The same chapter that says that God so loved the world that He gave his only begotten Son, also says, He that believeth on the Son hath everlasting life: and he that believeth not the Son shall not see life; but the wrath of God abideth on him (John 3:35). Although God loves the world of people and Jesus died for them, they must be born again if they would enter the Kingdom of God.
Judgment is Future
It is striking to read the Old Testament prophecies of the judgment of God and to realize that you are reading something that is yet in our future. The great day of the LORD is near, it is near, and hasteth greatly, even the voice of the day of the LORD: the mighty man shall cry there bitterly. That day is a day of wrath, a day of trouble and distress, a day of wasteness and desolation, a day of darkness and gloominess, a day of clouds and thick darkness (Joel 1:14-15). But even more sobering is to read the book of Revelation describe those at the White Throne judgment being “cast” into the lake of fire because their names are not in the book of life (Rev 20:11-15). The Psalmist said, The wicked shall be turned into hell, and all the nations that forget God (Psa 9:17). That dreadful day is coming for all lost people, small and great. They will be “cast” and “turned” into hell, shunned by their very Creator.
And So . . . .
We are reminded that judgment, the forgotten prophecy, must be remembered again.

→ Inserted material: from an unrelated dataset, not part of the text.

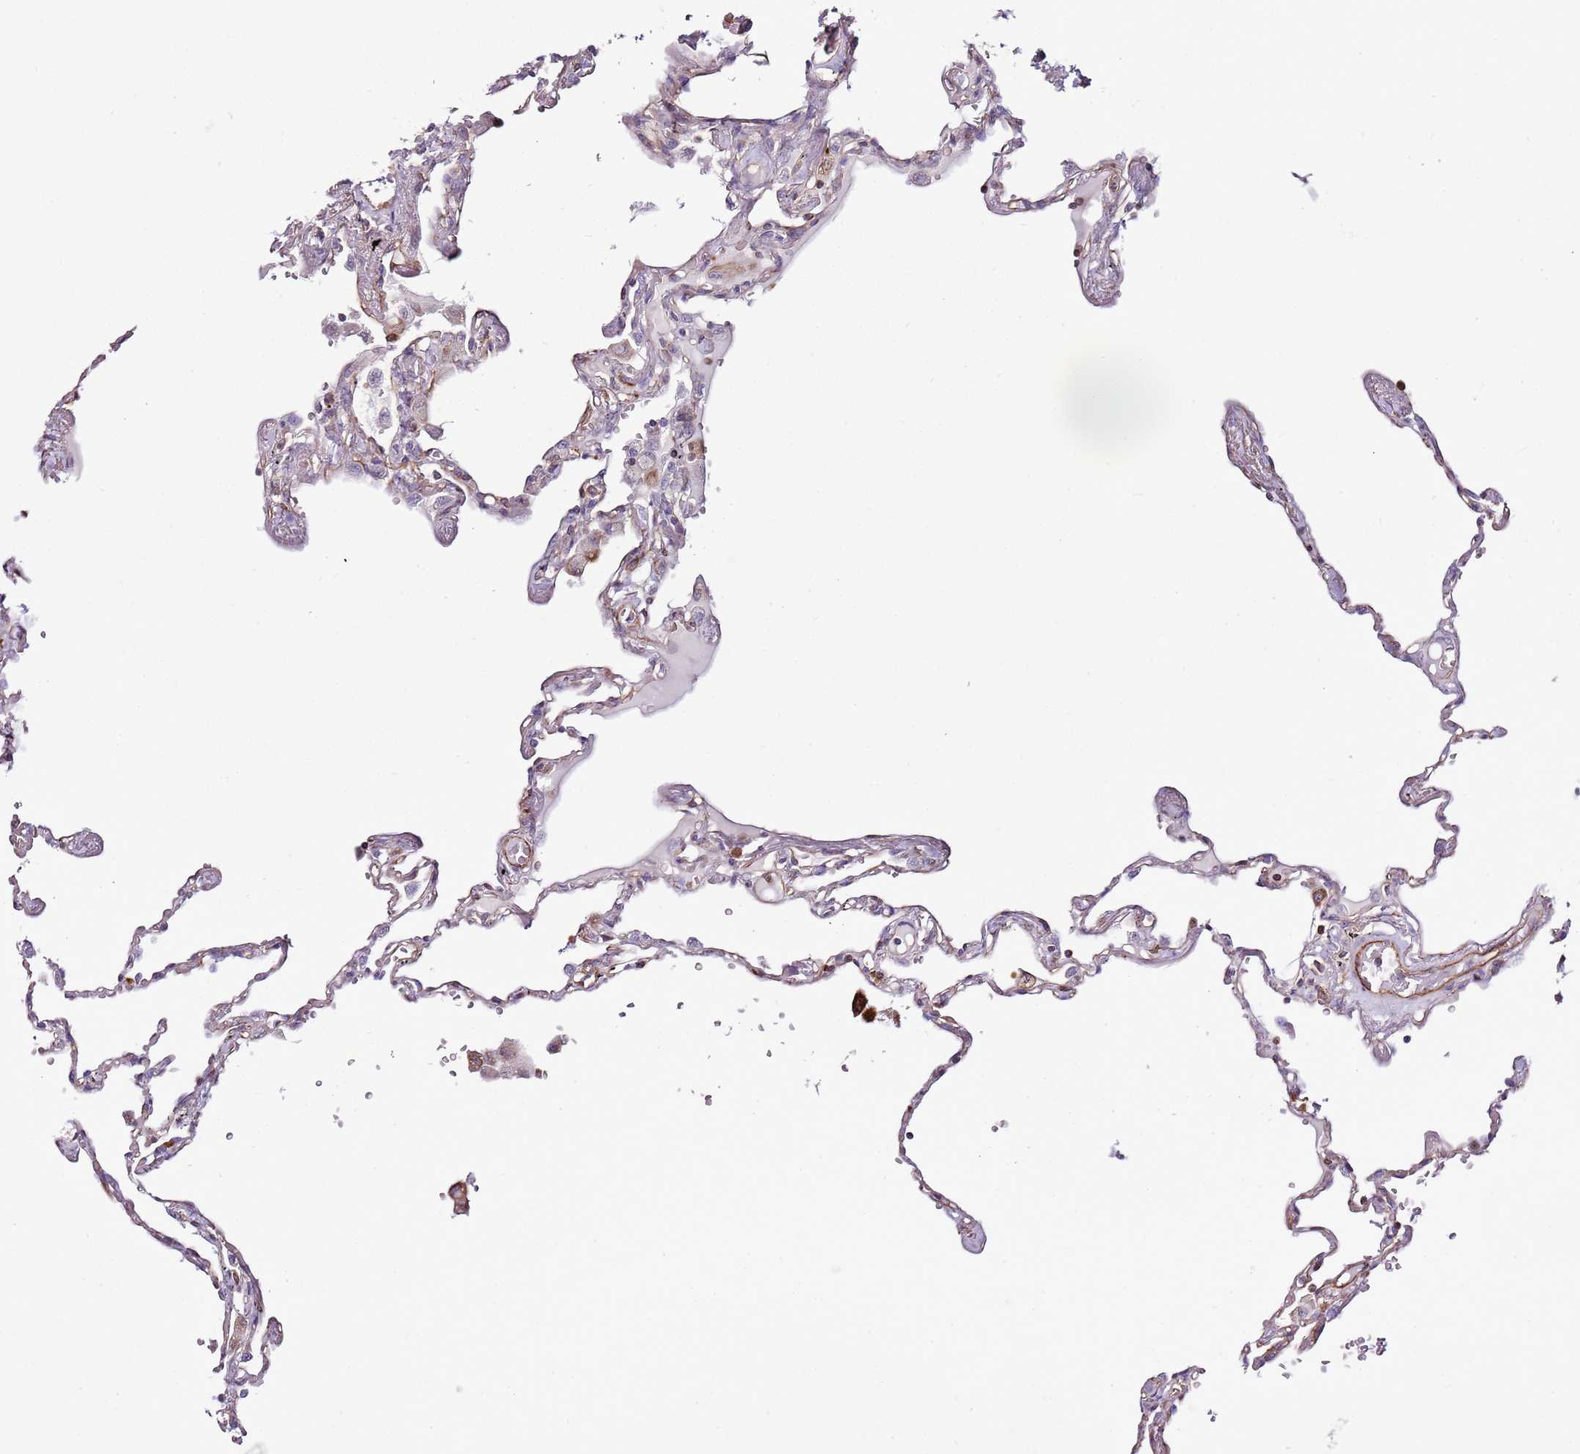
{"staining": {"intensity": "negative", "quantity": "none", "location": "none"}, "tissue": "lung", "cell_type": "Alveolar cells", "image_type": "normal", "snomed": [{"axis": "morphology", "description": "Normal tissue, NOS"}, {"axis": "topography", "description": "Lung"}], "caption": "Immunohistochemistry photomicrograph of unremarkable lung: human lung stained with DAB (3,3'-diaminobenzidine) displays no significant protein expression in alveolar cells.", "gene": "ZNF786", "patient": {"sex": "female", "age": 67}}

It is nearer than when we first believed (Rom 13:11); we are the ones upon whom the end of the world is come (1 Cor 10:11); we are to be admonishing one another even more as we see the day approaching (Heb 10:25); God is being longsuffering because He is not willing that any should perish but instead come to repentance (2 Pet 3:9). Let us be steadfast and unmovable because such labor is not in vain in the Lord (1 Cor 15:58).
For the great day of his wrath is come; and who shall be able to stand (Rev 6:17)?
Notes: 1. B.F. Westcott, The Gospel According to St. John (Grand Rapids: Wm. B. Eerdmans, 1964) 11. 2. Charles Ryrie, Basic Theology (Wheaton: Victor Books, 1987) 245. 3. Arthur W. Pink, Exposition of the Gospel of John (Grand Rapids: Zondervan, 1971) 32. 4. Quoted by E.W. Hengstenberg, The Gospel of John (Minneapolis: Klock & Klock, 1980) 46. 5. E.W. Henstenberg, Ibid., 47.